-->
  • Jelajahi

    Copyright © HarianUmmat.com | BERITA ISLAM INDONESIA
    Best Viral Premium Blogger Templates

    KRIMINAL

    Di Balik Pesan Revolusioner Serangan Iran Terhadap Israel

    HarianUmmat.com
    Senin, April 15, 2024, 20:30 WIB Last Updated 2024-04-15T13:30:59Z

    Oleh: Muhammad Thaufan Arifuddin, MA., PhD.Cand

    Penulis Adalah: Dosen Departemen Ilmu Komunikasi Fakultas Ilmu Sosial dan Ilmu Politik Universitas Andalas

    Iran baru saja melancarkan serangan militer yang bersejarah ke jantung wilayah Israel pada 13 April 2024 sebagai balasan atas serangan Israel terhadap fasilitas diplomatik Iran di Damaskus, Suriah, yang menewaskan dua Jenderal Iran dua minggu sebelumnya (1/4/2024).

    Tetapi, jauh dari bayangan dan ekpektasi semua orang, serangan ini lebih menyerupai dakwah seorang muslim yang baik kepada seorang yang angkuh dan biadab.
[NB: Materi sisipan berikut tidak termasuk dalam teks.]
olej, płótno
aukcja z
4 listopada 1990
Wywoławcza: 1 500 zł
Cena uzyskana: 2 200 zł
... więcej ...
Iran sedang memberitahukan kepada Israel untuk tidak angkuh, tidak bertindak irasional di kawasan dan apalagi menormalisasi kebiadaban membunuh manusia di Palestina.

    Buktinya, Iran tak menyerang warga sipil dan fasilitas publik. Iran hanya menargetkan dua lokasi militer Israel. Serangan itupun hanya berlangsung selama kurang lebih lima jam. Iran bahkan setelah serangannya selama lima jam mengatakan bahwa Iran telah selesai dengan serangan balasan dan berharap Israel tidak melakukan serangan balasan sebab Iran akan merespon sebesar apa serangan Israel di wilayah Iran.
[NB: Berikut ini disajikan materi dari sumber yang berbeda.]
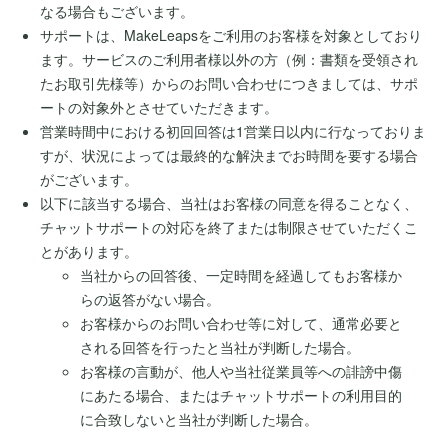
なる場合もございます。
サポートは、MakeLeapsをご利用のお客様を対象としており
ます。サービスのご利用者様以外の方（例：書類を受領され
たお取引先様等）からのお問い合わせにつきましては、サポ
ートの対象外とさせていただきます。
営業時間中における初回回答は1営業日以内に行なっておりま
すが、状況によっては最終的な解決までお時間を要する場合
がございます。
以下に該当する場合、当社はお客様の同意を得ることなく、
チャットサポートの対応を終了または制限させていただくこ
とがあります。
当社からの回答後、一定時間を経過してもお客様か
らの返答がない場合。
お客様からのお問い合わせ等に対して、通常必要と
される回答を行ったと当社が判断した場合。
お客様の言動が、他人や当社従業員等への誹謗中傷
にあたる場合、またはチャットサポートの利用目的
に合致しないと当社が判断した場合。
    Ada tiga kata kunci untuk memahami serangan strategis Iran ini yaitu pertama, Shiah, kedua, Revolusi Islam Iran dan Ketiga Ali Khamenei dan Sistem Vilayati Faqih. Eksplorasi mendalam terhadap ketiga hal ini akan memberikan pemahaman komprehensif di balik nalar strategis serangan militer Iran ke Israel.

    Pertama, Shiah.  Jika melihat wacana yang berkembang di publik terutama di Indonesia terdapat banyak kesalahan dalam memahami Shiah karena kurang mendalamnya pemahaman filsafat teologi dan khazanah fiqih lintas mazhab di kalangan masyarakat.
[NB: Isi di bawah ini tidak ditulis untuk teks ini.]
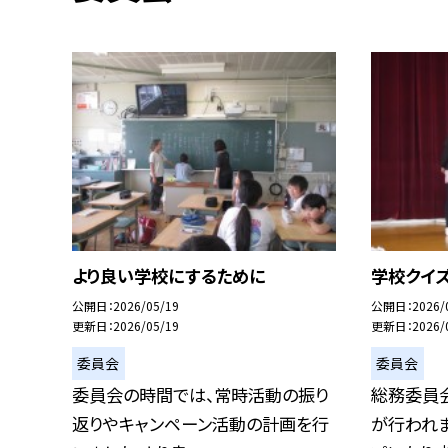
より良い学校にするために
学校クイ
公開日
2026/05/19
公開日
2026/
更新日
2026/05/19
更新日
2026/
委員会
委員会
委員会の時間では、常時活動の振り
総務委員会
返りやキャンペーン活動の計画を行
が行われ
    Shiah lebih dikenal sebagai ajaran ahlul bait yang mengacu kepada supremasi ajaran Islam yang diamalkan langsung oleh Nabi Muhammad SAW dan keluarganya terutama dari jalur keturunan Ali Bin Abi Thalib dan Fatimah Azzahra. 

    Ajaran Shiah adalah tafsir ajaran Islam yang lebih revolusioner karena Shiah tidak memisahkan Islam dari politik keadilan. Dalam pengembangan tafsir ushuluddinnya, Shiah meyakini Islam dari perspektif tauhid yang utuh, meyakini dengan pasti keadilan Allah, keniscayaan akan kenabian, pentingnya kepemimpinan dan kepastian datangnya hari akhir.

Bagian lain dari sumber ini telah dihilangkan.